A simpler variant of the booster transformer system, where there is no return conductor, but instead the booster transformer's secondary is connected to the rails, has also been used. This 1S cheaper to install, but suffers from several flaws and does not thoroughly reduce return currents flowing in the earth outside the rails.
Consider the loco as shown, drawing a load current I. Each phase (catenary and feeder) carries half of this. The currents split and merge as shown in the section just where the loco is. The autotransformer action forces equal currents to flow between the rails and the catenary and between the rails and the feeder in all cases.

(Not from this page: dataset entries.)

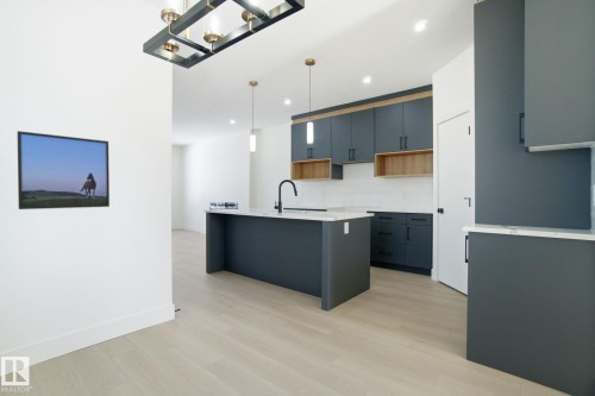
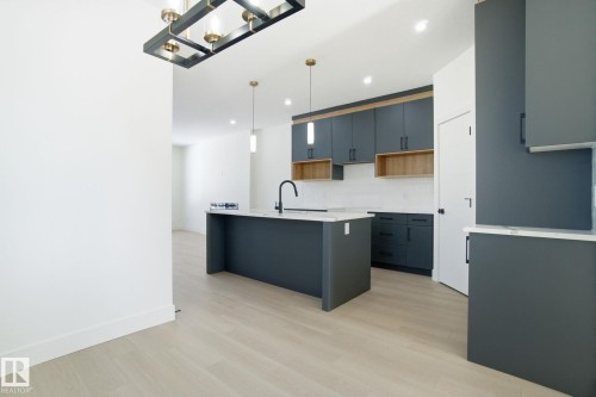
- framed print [17,130,111,210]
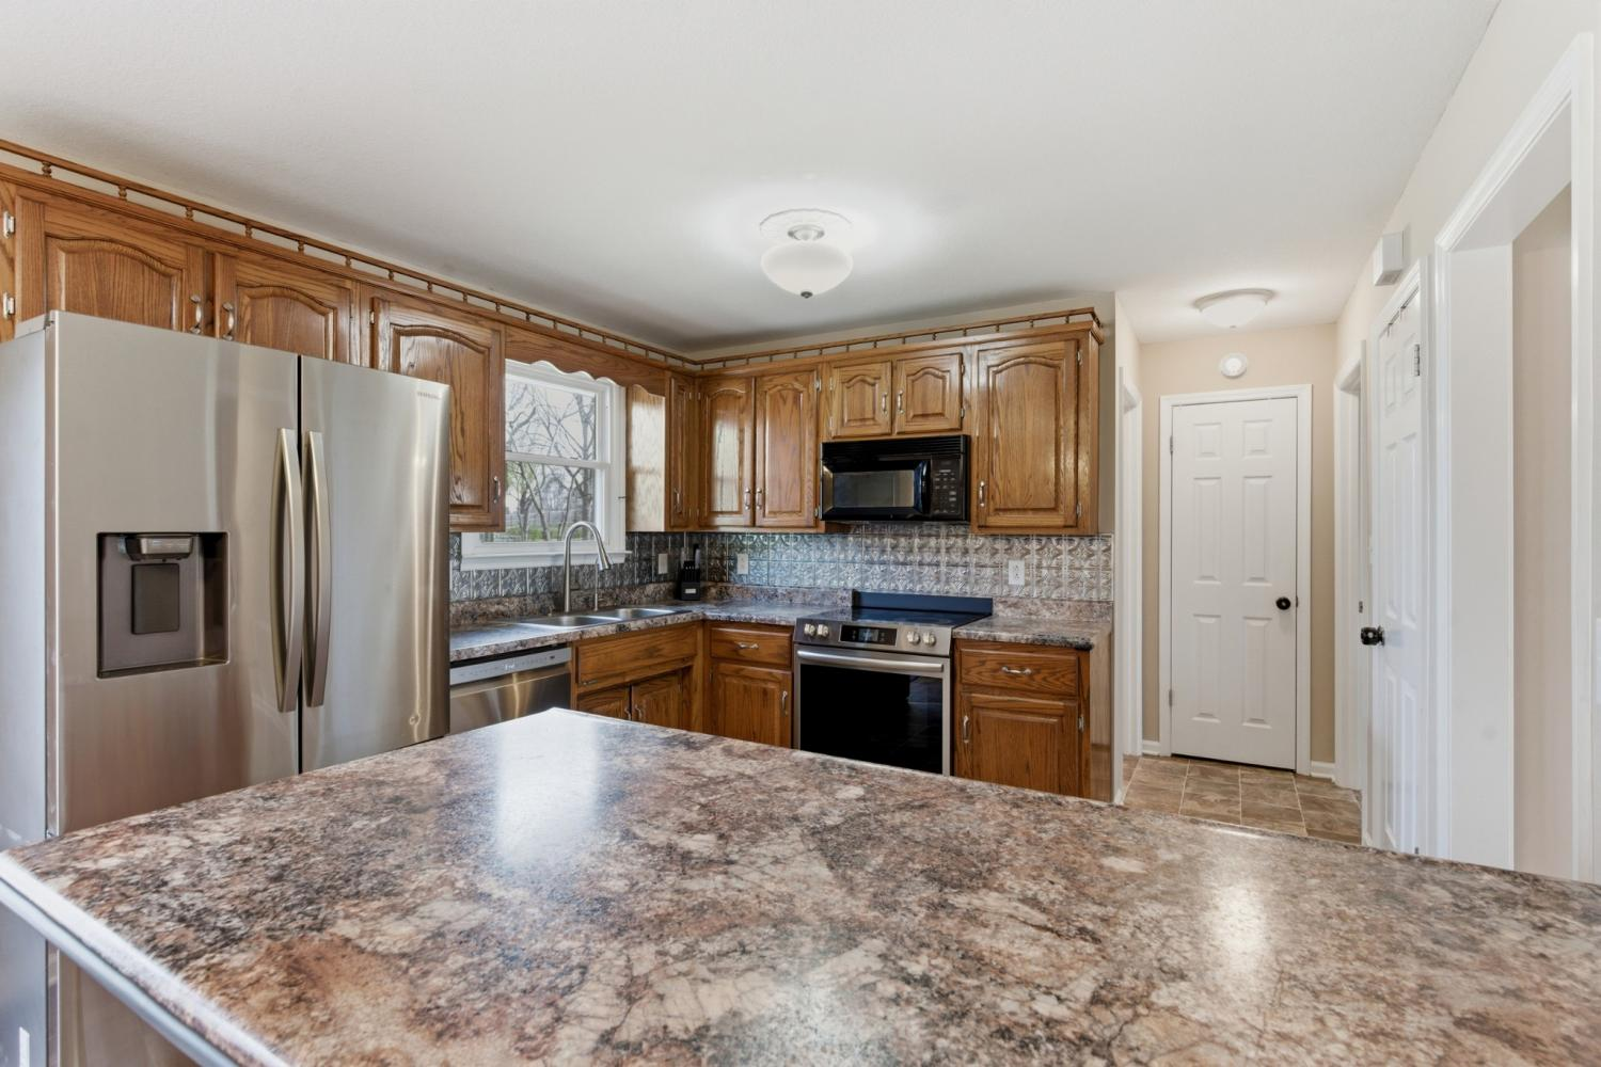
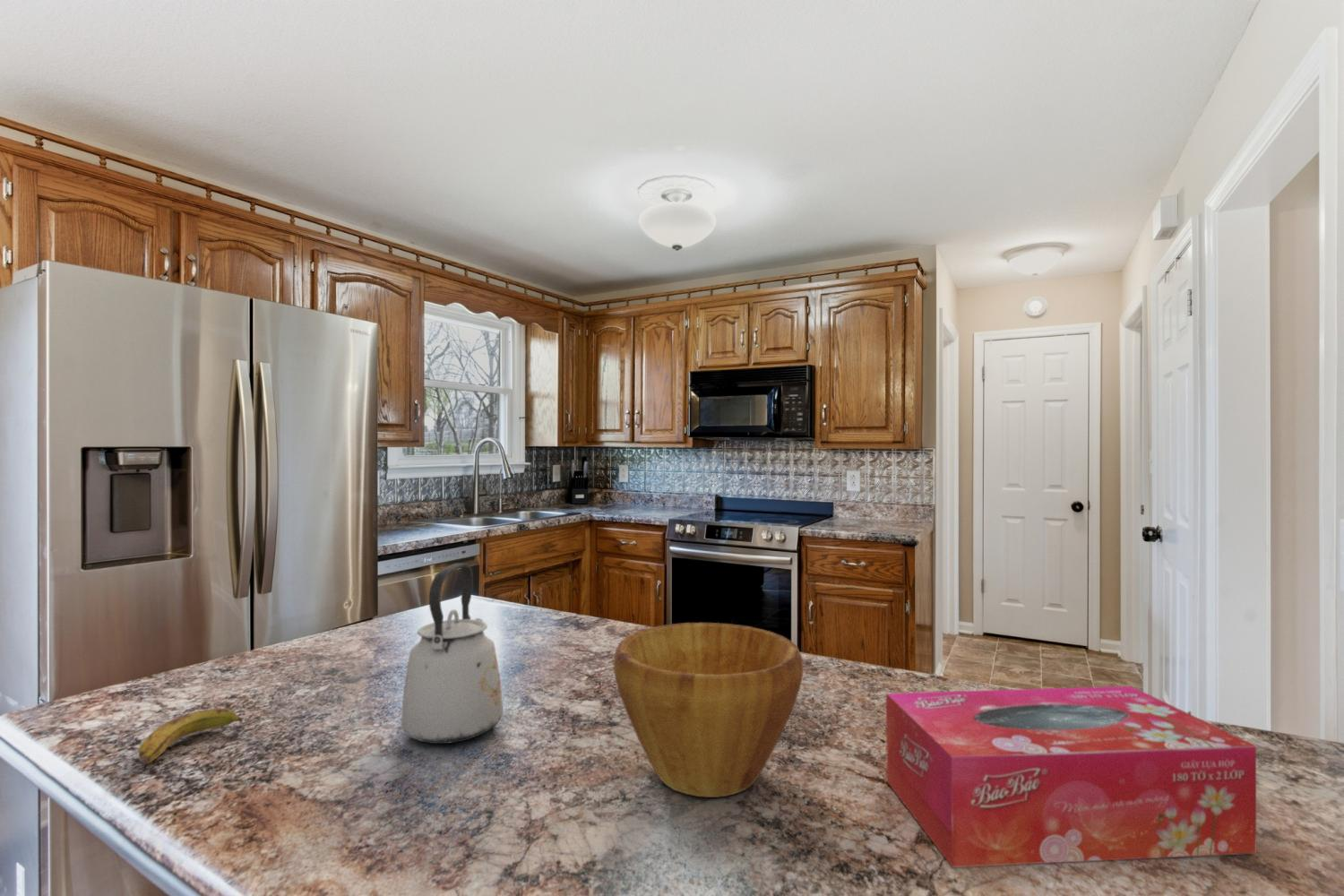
+ kettle [401,563,504,745]
+ tissue box [885,685,1258,868]
+ banana [138,707,244,766]
+ bowl [613,622,804,798]
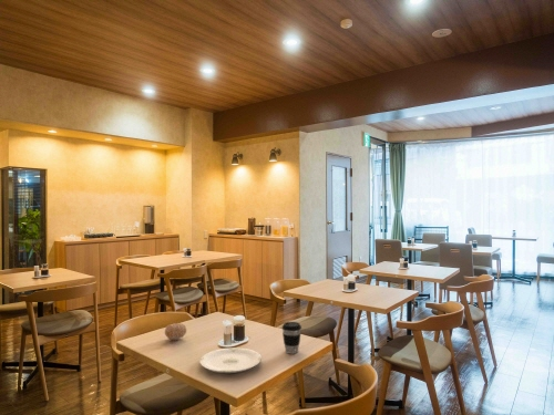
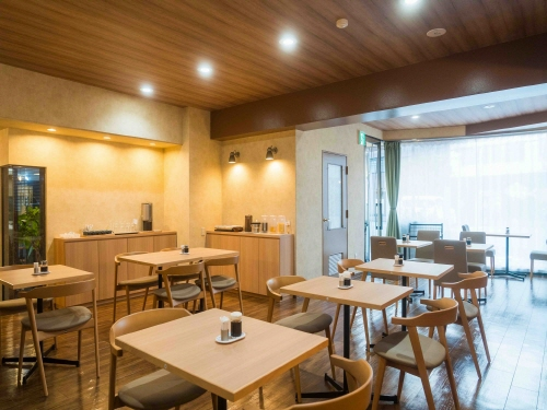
- coffee cup [281,321,302,355]
- plate [198,346,263,374]
- fruit [164,322,187,342]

Note that the rails carry less than the full load current in each direction away from the loco, and that's the only section where the rails carry current. (The rails are shown carrying equal currents 1/2 in each direction away from the loco, but that's a simplification — they do not have to be symmetric in that way as long as the two currents add up to load current drawn by the loco.) Note further that the full load current does not flow in the catenary anywhere either. Also, in all the other sections except where the loco is, the catenary and feeder carry equal but opposite currents, providing for the cancellation of inductive interference as in the BT system. The net effect is that in the unoccupied sections the inductive interference is as low as with the BT system, and in the occupied section it is lower than in the BT system. At the same time, the voltage drop problem is eliminated.
Further, there are no unnecessary breaks in the catenary, reducing radio frequency interference and transients on the power system. The reduced currents and 50kV supply also mean that substations can also be farther apart. Thus far [1999] the 2*25kV system is in use in only about 10% of all of IR's electrified routes. The important coal-hauling route Bina - Katni - Anuppur - Bishrampur / Chirimiri of CR/SER was the first to get this system. The project was set up with assistance from Japanese Railways Technical Services (JARTS), who also helped set up the Anuppur traction substation. Badnera - Bhusawal is another section that had this system, but which has recently (2001?) been converted back to the simpler standard feeding system. A couple of other small sections that had the 2x25kV in the past have also now been reverted back to the simpler standard system.